指示
1. 本文について、次の三つの問いに答えてください。
(a) 日経エレクトロニクス編集部が選出した候補は何件か。
(b) 浅田雅洋氏の研究グループが開発したRTD素子の基本発振周波数はいくつか。
(c) RTDが持つ量子井戸は何個か。
2. 本文に出てくる企業名・大学名・媒体名をすべて挙げてください。研究室や編集部などの部署名は含めません。

読解文
================

日本の大学の理工系研究室およびエレクトロニクス分野のスタートアップ企業の研究開発を応援するために日経BP社および日経エレクトロニクスが実施している「NE ジャパン・ワイヤレス・テクノロジー・アワード 2014」。日経エレクトロニクス編集部が、過去1年間に日経エレクトロニクスおよびTech-On!に掲載された技術記事の中から、8件の候補を選出しました。

東京工業大学 浅田研究室
1.42THzで発振する共鳴トンネルダイオード

 東京工業大学 大学院総合理工学研究科 物理電子システム創造専攻教授の浅田雅洋氏の研究グループは、室温で動作し、基本発振周波数が1.42THzと高い共鳴トンネルダイオード(RTD)素子を開発した。これまでのRTD素子の発振周波数の最高値はキヤノンが2013年5月に論文で発表した1.40THz。わずかながらその最高値を上回った。

 RTDは、量子井戸1個を持つ2端子素子。量子井戸中に形成される量子準位によって、I-V特性に微分負性抵抗となる領域が現れる。この領域では交流電界が増幅されるため、LC回路などと組み合わせることで発振回路となる。

================

抽出データ
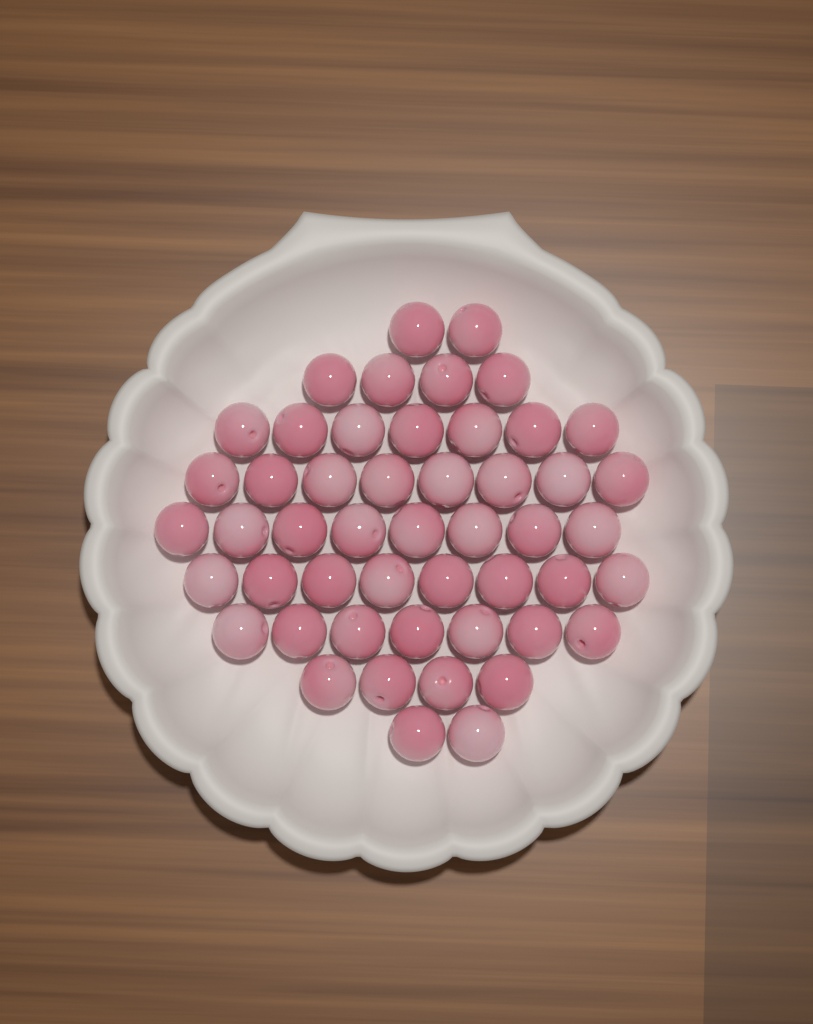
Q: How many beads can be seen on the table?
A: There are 50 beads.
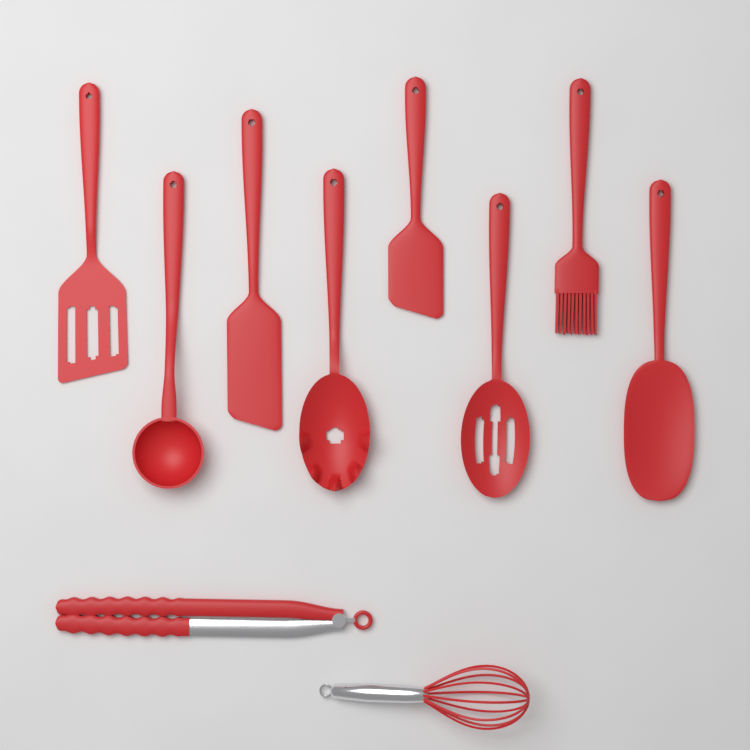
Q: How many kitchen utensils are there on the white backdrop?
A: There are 10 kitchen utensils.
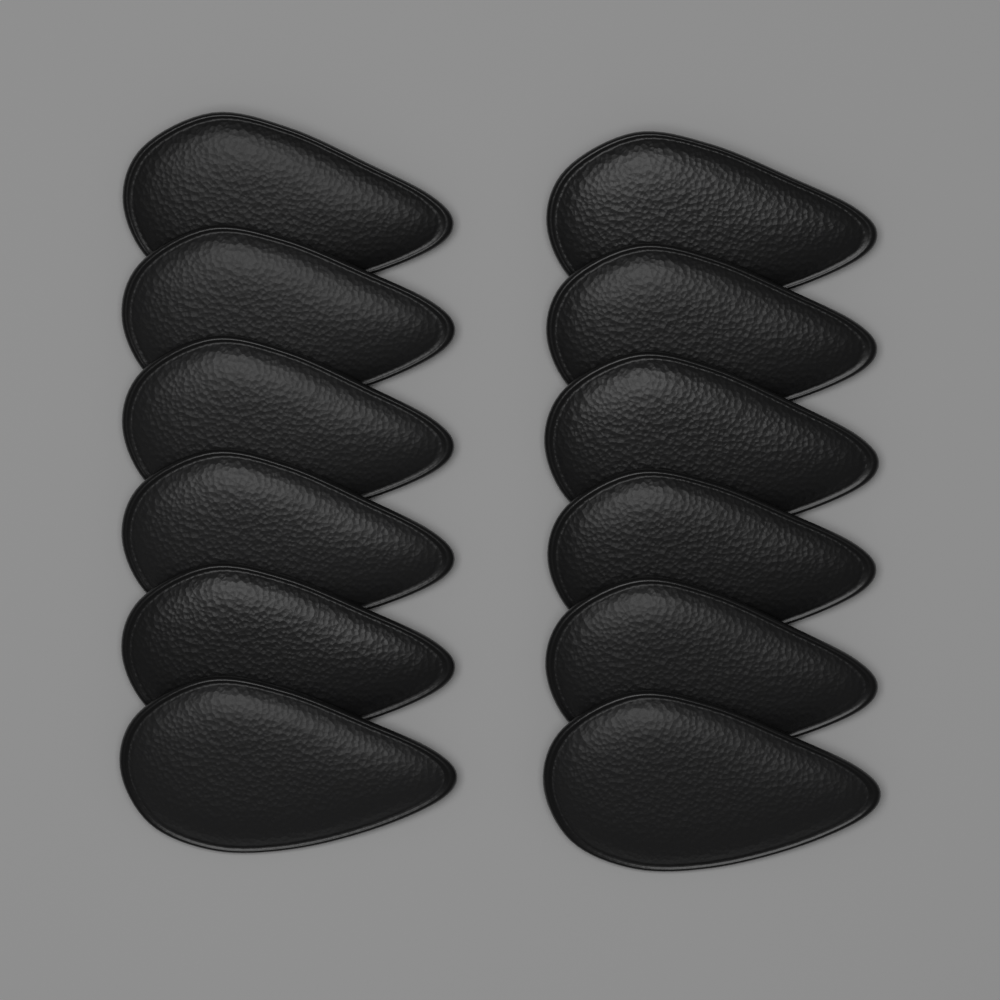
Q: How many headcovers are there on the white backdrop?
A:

================

解答
1.
(a) 8件
(b) 1.42THz
(c) 1個

2. 日経BP社、日経エレクトロニクス、Tech-On!、東京工業大学、キヤノン